**Source document:**
Before you buy any health insurance policy, make sure you know what it will pay for…and what it won’t. To find out about individual health insurance plans, you can call insurance companies, HMOs, and PPOs in your community, or speak to your insurance agent.

Tips when shopping for individual insurance:

  • Shop carefully. Policies differ widely in coverage and cost. Contact different insurance companies, or ask your agent to show you policies from several insurers so you can compare them.
  • Make sure the policy protects you from large medical costs.
  • Read and understand the policy. Make sure it provides the kind of coverage that’s right for you. You don’t want unpleasant surprises when you’re sick or in the hospital.
  • Check to see that the policy states: the date that the policy will begin paying (some have a waiting period before coverage begins), and what is covered or excluded from coverage.
  • Make sure there is a “free look” clause. Most companies give you at least 10 days to look over your policy after you receive it. If you decide it is not for you, you can return it and have your premium refunded.
  • Beware of single disease insurance policies. There are some polices that offer protection for only one disease, such as cancer. If you already have health insurance, your regular plan probably already provides all the coverage you need. Check to see what protection you have before buying any more insurance.

MedicareMedicare is the Federal health insurance program for Americans age 65 and older and for certain disabled Americans. If you are eligible for Social Security or Railroad Retirement benefits and are age 65, you and your spouse automatically qualify for Medicare.

Medicare has three parts: hospital insurance, known as Part A, supplementary medical insurance, known as Part B, which provides payments for doctors and related services and supplies ordered by the doctor, and prescription drug coverage, known as Part D which covers both brand-name and generic prescription drugs at participating pharmacies in your area. If you are eligible for Medicare, Part A is free, but you must pay a premium for Part B and Part D.

[Data excerpts]
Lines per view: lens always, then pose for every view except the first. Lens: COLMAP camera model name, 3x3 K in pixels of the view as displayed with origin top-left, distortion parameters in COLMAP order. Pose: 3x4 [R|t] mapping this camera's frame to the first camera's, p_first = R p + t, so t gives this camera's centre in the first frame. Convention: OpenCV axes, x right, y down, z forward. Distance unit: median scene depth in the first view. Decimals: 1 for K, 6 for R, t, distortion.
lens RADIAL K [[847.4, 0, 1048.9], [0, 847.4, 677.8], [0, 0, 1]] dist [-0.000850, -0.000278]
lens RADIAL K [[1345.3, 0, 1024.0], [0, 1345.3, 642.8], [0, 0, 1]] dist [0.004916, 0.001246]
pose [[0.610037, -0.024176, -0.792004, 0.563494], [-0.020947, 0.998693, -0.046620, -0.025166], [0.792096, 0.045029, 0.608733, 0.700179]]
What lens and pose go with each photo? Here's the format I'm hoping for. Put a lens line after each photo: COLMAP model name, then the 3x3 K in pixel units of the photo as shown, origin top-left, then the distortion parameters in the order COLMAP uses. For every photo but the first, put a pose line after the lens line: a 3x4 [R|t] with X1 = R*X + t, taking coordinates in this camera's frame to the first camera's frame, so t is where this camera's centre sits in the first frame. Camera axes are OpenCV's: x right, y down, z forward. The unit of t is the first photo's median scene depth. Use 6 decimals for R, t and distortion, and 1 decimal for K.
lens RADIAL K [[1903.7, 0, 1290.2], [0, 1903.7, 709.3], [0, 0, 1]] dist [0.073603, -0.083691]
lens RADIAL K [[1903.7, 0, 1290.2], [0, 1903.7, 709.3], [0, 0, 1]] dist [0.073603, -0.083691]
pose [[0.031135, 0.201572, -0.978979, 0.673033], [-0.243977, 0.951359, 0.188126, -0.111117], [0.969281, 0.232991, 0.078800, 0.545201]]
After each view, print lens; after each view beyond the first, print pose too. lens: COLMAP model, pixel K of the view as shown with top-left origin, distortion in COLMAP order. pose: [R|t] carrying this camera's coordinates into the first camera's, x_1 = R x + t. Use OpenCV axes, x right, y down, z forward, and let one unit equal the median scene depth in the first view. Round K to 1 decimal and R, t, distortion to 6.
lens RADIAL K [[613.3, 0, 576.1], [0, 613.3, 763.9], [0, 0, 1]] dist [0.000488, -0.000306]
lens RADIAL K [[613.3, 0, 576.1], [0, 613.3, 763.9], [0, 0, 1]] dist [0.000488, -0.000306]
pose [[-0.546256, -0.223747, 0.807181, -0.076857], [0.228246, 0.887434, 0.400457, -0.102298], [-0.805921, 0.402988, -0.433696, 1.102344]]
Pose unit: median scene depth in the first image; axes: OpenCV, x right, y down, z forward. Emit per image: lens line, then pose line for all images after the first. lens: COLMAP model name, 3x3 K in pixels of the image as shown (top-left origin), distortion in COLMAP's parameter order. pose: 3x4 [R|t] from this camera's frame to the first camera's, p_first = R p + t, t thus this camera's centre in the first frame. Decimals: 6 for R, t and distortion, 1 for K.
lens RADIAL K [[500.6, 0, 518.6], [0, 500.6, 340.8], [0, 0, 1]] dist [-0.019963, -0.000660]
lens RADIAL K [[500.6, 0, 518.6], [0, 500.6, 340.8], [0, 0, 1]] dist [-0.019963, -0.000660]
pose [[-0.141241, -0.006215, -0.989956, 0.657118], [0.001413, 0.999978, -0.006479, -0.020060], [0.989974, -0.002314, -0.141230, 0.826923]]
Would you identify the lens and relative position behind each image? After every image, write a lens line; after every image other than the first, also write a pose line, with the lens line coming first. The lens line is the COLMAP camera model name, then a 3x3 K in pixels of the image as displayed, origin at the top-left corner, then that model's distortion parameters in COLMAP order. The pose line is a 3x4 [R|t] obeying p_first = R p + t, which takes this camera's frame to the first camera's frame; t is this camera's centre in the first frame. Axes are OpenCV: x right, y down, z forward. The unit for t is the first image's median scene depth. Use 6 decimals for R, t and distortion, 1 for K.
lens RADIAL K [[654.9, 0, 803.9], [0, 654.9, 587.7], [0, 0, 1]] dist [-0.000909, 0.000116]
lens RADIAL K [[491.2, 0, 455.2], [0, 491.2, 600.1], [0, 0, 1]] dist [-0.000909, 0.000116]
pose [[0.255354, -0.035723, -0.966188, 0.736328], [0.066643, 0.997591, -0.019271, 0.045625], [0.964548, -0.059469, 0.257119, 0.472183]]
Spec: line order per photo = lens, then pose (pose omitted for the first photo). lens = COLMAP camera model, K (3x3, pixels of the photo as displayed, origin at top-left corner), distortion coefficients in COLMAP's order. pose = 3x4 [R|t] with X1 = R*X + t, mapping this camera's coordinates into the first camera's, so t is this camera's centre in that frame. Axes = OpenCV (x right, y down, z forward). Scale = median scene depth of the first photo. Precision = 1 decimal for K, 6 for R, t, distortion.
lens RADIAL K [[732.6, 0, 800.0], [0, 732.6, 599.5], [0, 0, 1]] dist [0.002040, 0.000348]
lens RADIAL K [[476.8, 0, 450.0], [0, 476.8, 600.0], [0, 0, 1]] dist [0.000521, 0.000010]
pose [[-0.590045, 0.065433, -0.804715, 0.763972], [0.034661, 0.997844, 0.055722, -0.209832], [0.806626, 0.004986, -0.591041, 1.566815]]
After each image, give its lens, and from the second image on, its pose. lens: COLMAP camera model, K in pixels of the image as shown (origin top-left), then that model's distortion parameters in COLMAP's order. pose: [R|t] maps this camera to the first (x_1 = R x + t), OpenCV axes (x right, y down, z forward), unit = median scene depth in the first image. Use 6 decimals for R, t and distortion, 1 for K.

**Instructions for the task:**
According to the health insurance text, how many days do most companies give you to look over a policy after you receive it?

**Task response:**
At least 10 days.